How can I find a shape of a mirror which focuses all parallel beams in one point? I tried to do it in this way:
The mirror must be symmetric hence I assumed it has a center in the point $(0,0)$. The point which focuses all the beams is $ (0,a), \, a>0$.
Now
$$L_{1}:\frac{-1}{f^{'}(t)}x +C $$
is a line perpendicular to tangent to a mirror (a mirror given by a function $f: \mathbb{R} \rightarrow \mathbb{R}$ )at point $(t,f(t))$
$$L_2:t$$
is a beam
and
$$L_3:\frac{f(t)-a}{t}x +a $$
is a line going through both $(0,a)$ and $(t,f(t))$.
Now the requirement that angle between $L_1 $ and $L_2 $ and angle between $L_1 $ and $L_3 $ are equal should give a proper differential equation. Unfortunately, it is not. Am I doing any mistakes? Is there an easier way to do it?

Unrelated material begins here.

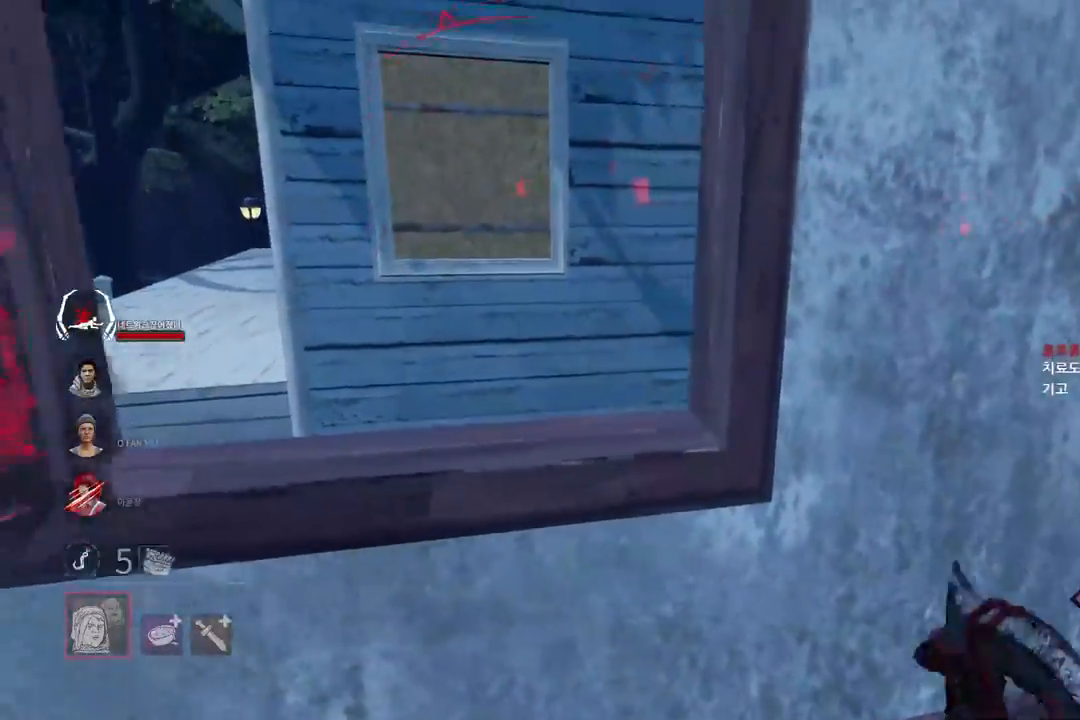
{"keys": ["space", "w"], "mouse": [], "events": [[83, "w", "down"], [183, "a", "up"], [267, "mouse_left", "up"], [450, "space", "down"]]}
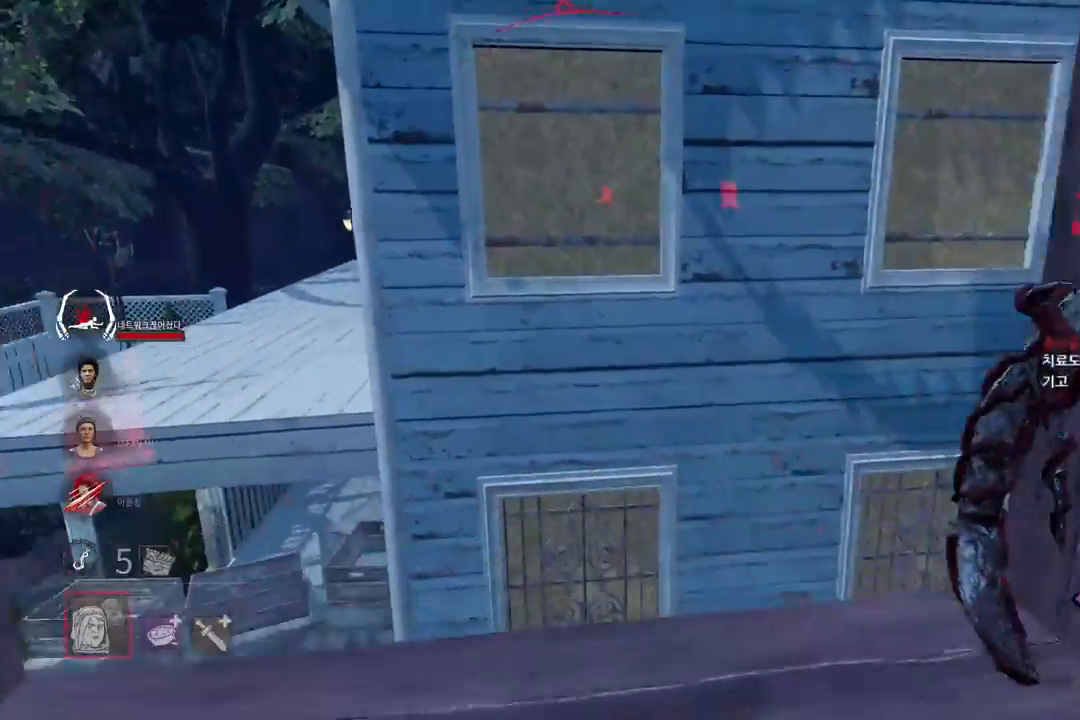
{"keys": [], "mouse": [], "events": [[17, "space", "up"], [117, "space", "down"], [133, "w", "up"], [167, "space", "up"], [267, "space", "down"], [300, "space", "up"], [383, "space", "down"], [450, "space", "up"]]}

Suppose $y=f(x)$ is the equation of the mirror. Let $\alpha$ be the angle between the tangent line at $(x_0,f(x_0))$ and incident ray. Clearly, $\tan\alpha=\frac1{f'(x_0)}$. Also, the angle between reflected ray and $x$-axis is $\frac{\pi}{2}+2\left(\frac\pi 2-\alpha\right)$. The equation of the reflected ray is thus $$\frac{y-f(x_0)}{x-x_0}=\tan\left(\frac{3\pi}{2}-2\alpha\right)=\frac{f'(x_0)^2-1}{2f'(x_0)}.$$ All of these rays (parameterized by $x_0$) should pass by focus $(0,a)$, hence the differential equation $$\frac{f(x_0)-a}{x_0}=\frac{f'(x_0)^2-1}{2f'(x_0)}.$$ This has as the general solution the $1$-parameter family of symmetric parabolas $$f(x_0)=\frac{x_0^2}{4C}+a-C,$$ corresponding to different focal distances.